Review by Dee Dee McNeil/Jazz Journalist
Noshir Mody's A Burgeoning Consciousness
NOSHIR MODY – “A BURGEONING CONSCIOUSNESS”
Independent Label
Noshir Mody, guitar/composer/arranger; Mike Mullan, alto/tenor saxophone; Benjamin Hankle, trumpet/flugelhorn; Campbell Charshee, piano; John Lenis, bass; Yutaka Uchida, drums.

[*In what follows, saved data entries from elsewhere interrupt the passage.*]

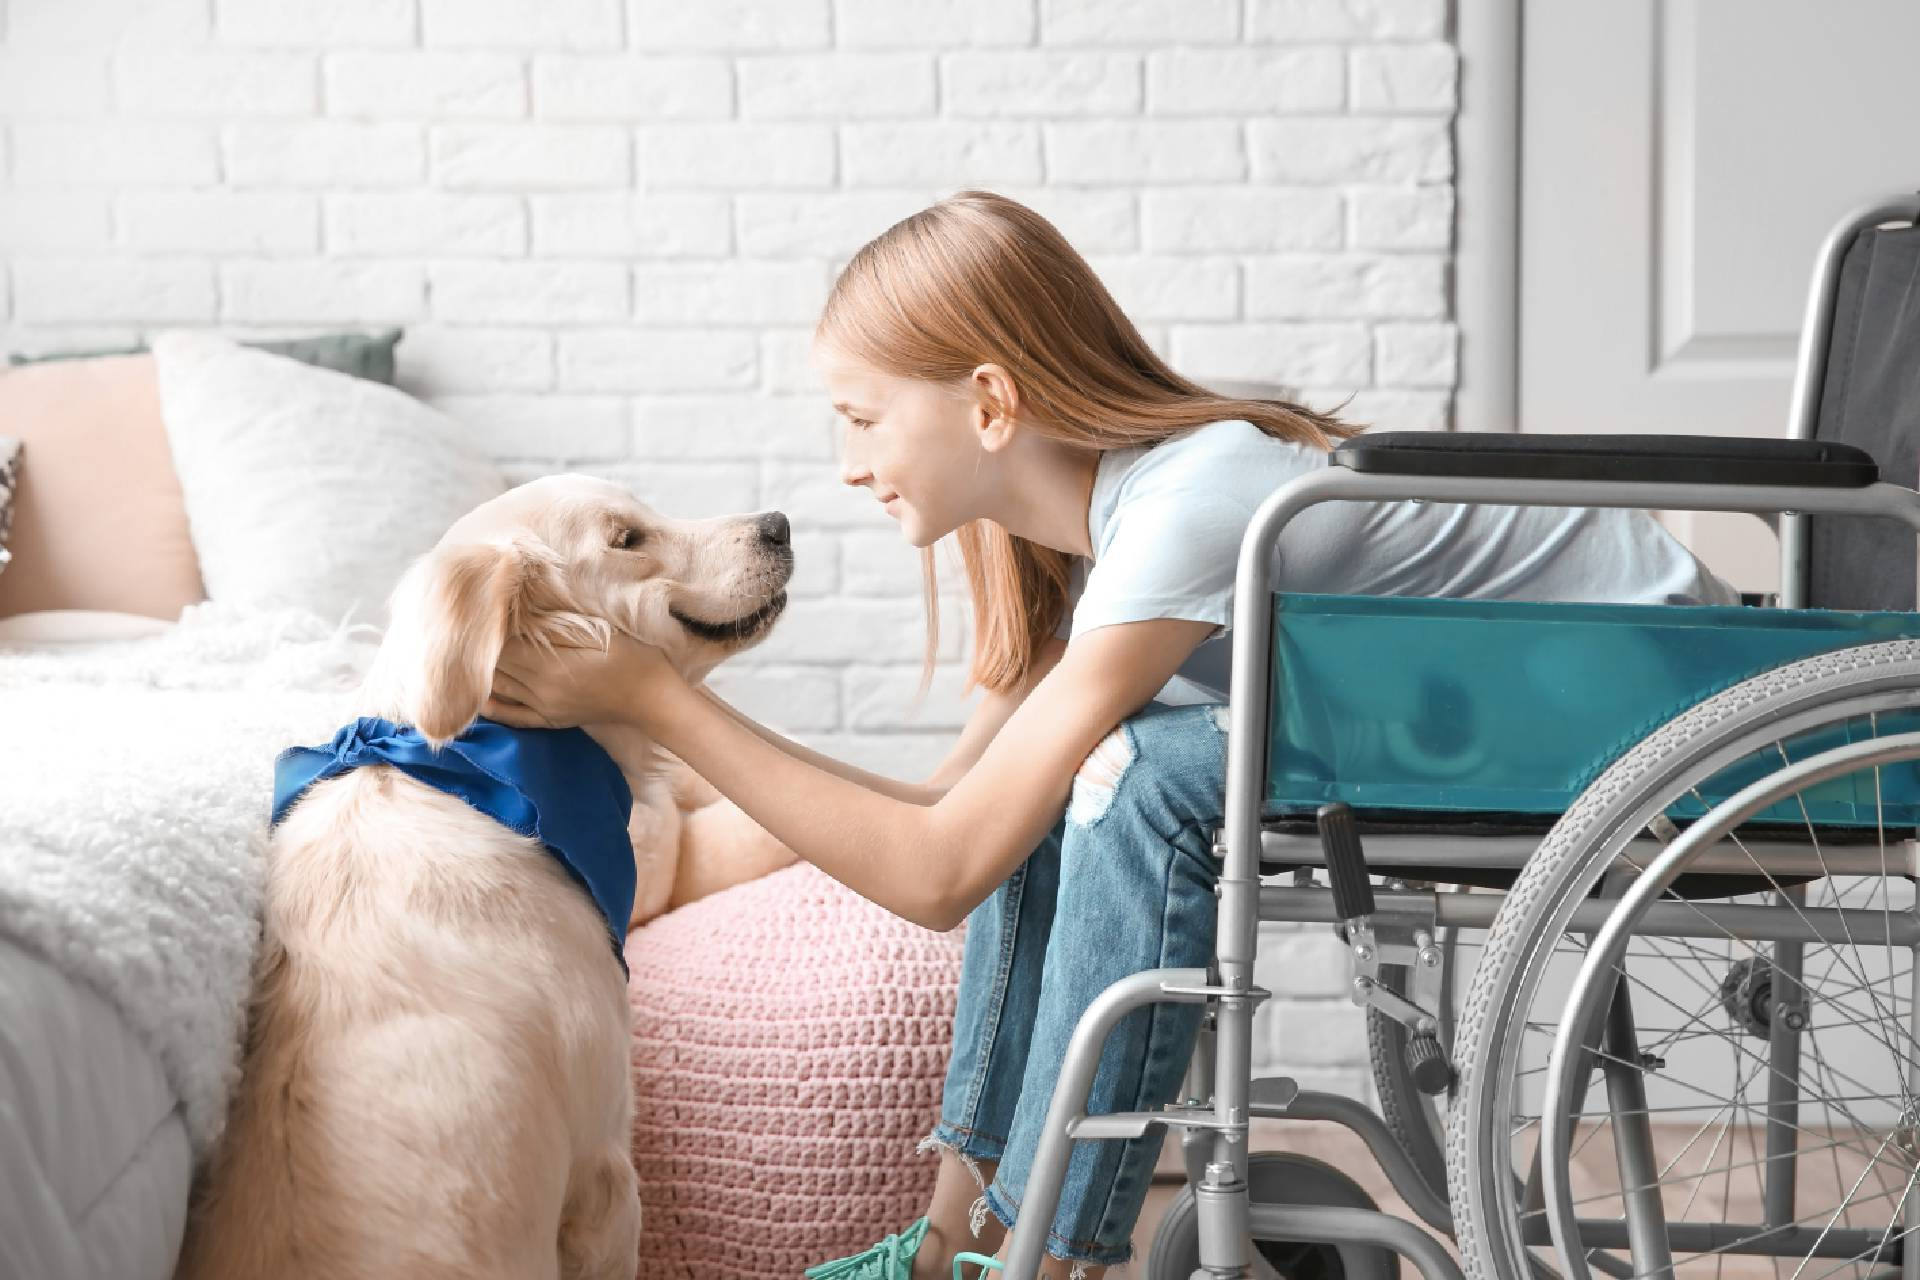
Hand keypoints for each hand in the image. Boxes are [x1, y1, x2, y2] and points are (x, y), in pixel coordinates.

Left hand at [485, 632, 682, 731]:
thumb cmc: (632, 657)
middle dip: (480, 647)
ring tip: (469, 653)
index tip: (482, 610)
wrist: (652, 697)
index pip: (502, 645)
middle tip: (469, 628)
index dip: (489, 627)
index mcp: (550, 666)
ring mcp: (543, 708)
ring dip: (482, 672)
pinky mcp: (550, 720)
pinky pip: (512, 716)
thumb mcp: (598, 632)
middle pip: (495, 667)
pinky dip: (492, 707)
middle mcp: (540, 691)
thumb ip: (556, 627)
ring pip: (498, 689)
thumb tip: (521, 615)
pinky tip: (478, 696)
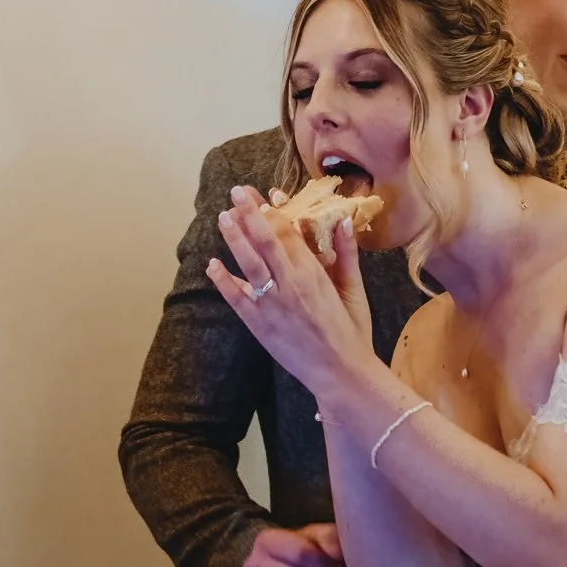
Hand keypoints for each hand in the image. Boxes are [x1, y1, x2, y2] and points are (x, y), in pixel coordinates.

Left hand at [207, 185, 374, 390]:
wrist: (340, 373)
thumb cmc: (351, 331)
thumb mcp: (354, 290)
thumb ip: (347, 255)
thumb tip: (344, 221)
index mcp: (313, 273)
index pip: (287, 233)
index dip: (272, 212)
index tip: (261, 195)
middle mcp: (289, 284)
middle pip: (264, 241)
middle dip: (249, 214)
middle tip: (236, 192)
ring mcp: (271, 305)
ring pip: (247, 264)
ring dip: (234, 238)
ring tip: (223, 216)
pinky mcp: (259, 325)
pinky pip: (236, 298)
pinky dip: (223, 280)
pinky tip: (212, 264)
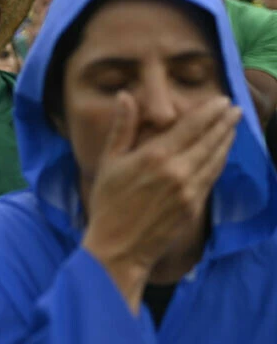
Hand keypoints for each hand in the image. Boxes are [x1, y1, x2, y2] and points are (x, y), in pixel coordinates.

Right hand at [82, 93, 240, 309]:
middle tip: (236, 109)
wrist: (118, 247)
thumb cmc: (107, 203)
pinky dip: (220, 161)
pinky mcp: (194, 206)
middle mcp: (178, 170)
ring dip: (227, 140)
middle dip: (225, 122)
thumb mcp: (109, 162)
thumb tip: (126, 96)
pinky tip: (221, 154)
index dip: (210, 111)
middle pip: (210, 140)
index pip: (192, 126)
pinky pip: (212, 178)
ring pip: (216, 158)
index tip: (222, 100)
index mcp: (155, 155)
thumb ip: (122, 128)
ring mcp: (190, 190)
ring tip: (233, 127)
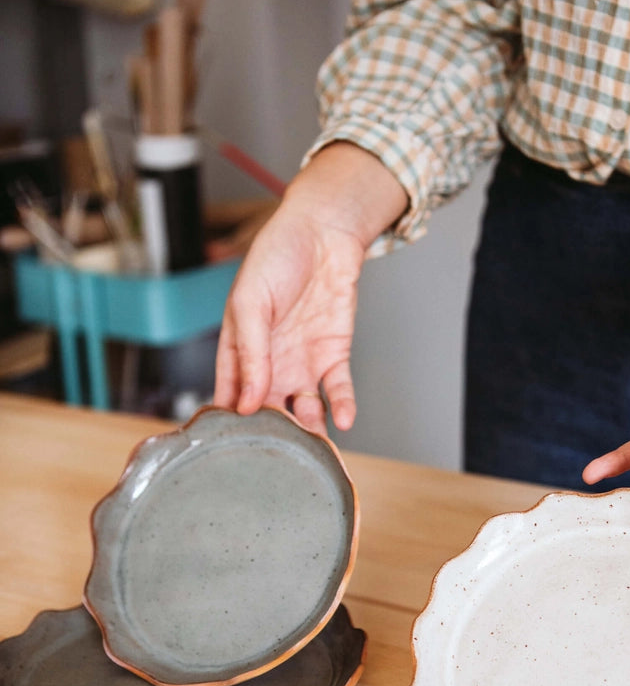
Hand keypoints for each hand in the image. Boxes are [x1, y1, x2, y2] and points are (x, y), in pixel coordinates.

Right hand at [214, 143, 407, 435]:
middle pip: (268, 409)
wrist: (324, 231)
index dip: (231, 420)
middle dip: (272, 433)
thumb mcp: (250, 302)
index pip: (230, 393)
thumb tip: (248, 400)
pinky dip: (341, 407)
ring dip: (308, 427)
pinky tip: (342, 421)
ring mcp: (303, 362)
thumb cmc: (276, 256)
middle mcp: (271, 362)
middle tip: (275, 454)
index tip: (232, 446)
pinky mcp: (334, 356)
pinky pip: (337, 391)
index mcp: (240, 349)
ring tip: (310, 443)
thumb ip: (250, 352)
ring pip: (304, 408)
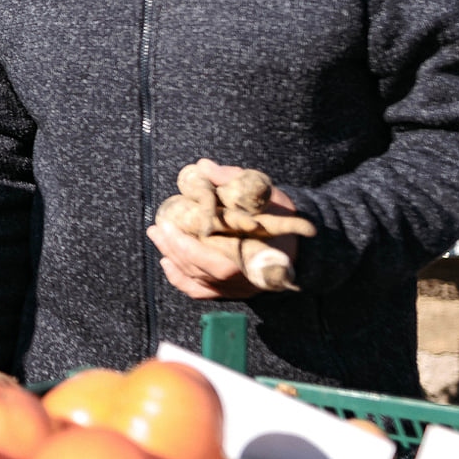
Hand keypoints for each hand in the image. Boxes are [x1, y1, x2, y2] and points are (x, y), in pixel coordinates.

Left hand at [148, 159, 300, 299]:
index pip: (221, 264)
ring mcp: (238, 288)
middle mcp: (248, 279)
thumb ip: (234, 181)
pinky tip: (166, 260)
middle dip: (177, 249)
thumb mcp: (266, 194)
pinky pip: (200, 290)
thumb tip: (202, 166)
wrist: (300, 242)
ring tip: (157, 234)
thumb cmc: (281, 215)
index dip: (191, 250)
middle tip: (159, 226)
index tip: (170, 226)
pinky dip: (180, 278)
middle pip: (204, 271)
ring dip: (173, 256)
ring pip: (199, 280)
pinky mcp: (231, 291)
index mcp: (260, 257)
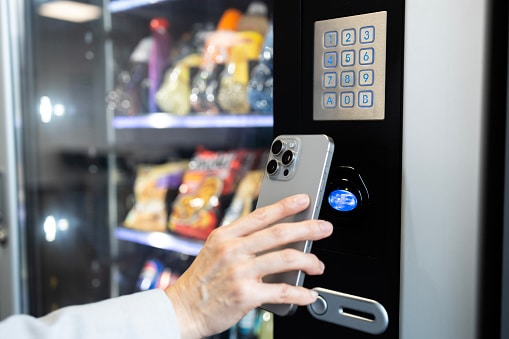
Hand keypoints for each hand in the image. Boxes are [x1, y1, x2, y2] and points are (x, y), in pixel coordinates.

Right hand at [165, 193, 332, 338]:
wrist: (182, 309)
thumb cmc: (200, 281)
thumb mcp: (214, 251)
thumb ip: (239, 241)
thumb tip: (273, 237)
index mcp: (225, 236)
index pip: (260, 215)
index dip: (285, 206)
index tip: (303, 200)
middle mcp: (233, 251)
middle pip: (278, 234)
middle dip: (307, 228)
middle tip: (324, 228)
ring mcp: (239, 272)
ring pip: (285, 259)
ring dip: (308, 261)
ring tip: (318, 265)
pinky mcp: (246, 295)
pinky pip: (282, 291)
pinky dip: (300, 293)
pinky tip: (308, 294)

Noshir Mody’s music has a feeling of New Age wrapped like a blanket around his productions. The first tune on this CD is titled “Secrets In the Wood and Stone.” It opens mysteriously, with bassist John Lenis leading the way. Delicately, the guitar begins to play arpeggio chords across the bass lines. This tune strokes my attention and Mike Mullan adds a very complimentary jazz solo on saxophone. As a fifteen- minute-long composition, it still manages to capture my imagination, without becoming boring or redundant. It allows each musician in Mody’s ensemble to introduce themselves via lengthy solos. The second tune, with rhythm guitar strumming brightly, sets the tempo that quickly branches off into an electronic guitar solo. At first, the guitar seems more improvisational than as an establishing factor that marries itself to a composed melody. However, the melody does arrive, after an extended introduction, and Benjamin Hanide adds beauty to the tune on his trumpet. Noshir Mody has composed and arranged all the tunes on this album. It’s odd, but at times, his style of guitar playing reminds me of a harpist. “Precipice of Courage” explores a more Avant Garde approach to the arrangement, especially from pianist, Campbell Charshee. Perhaps Mody explains his compositions and inspiration for this production best in liner notes that read:
“Regardless of how generations have carved out boundaries, delineating our physical, social and spiritual belief systems, the human experience continues to be a universal one. The development of the human spirit is not in the comforts, conquests, luxuries and acquisitions of our external surroundings, but rather in the conflict of our aspirational selves with our base instincts. These deeply individual and personal conquests then in turn facilitate the collective consciousness moving towards a higher purpose.”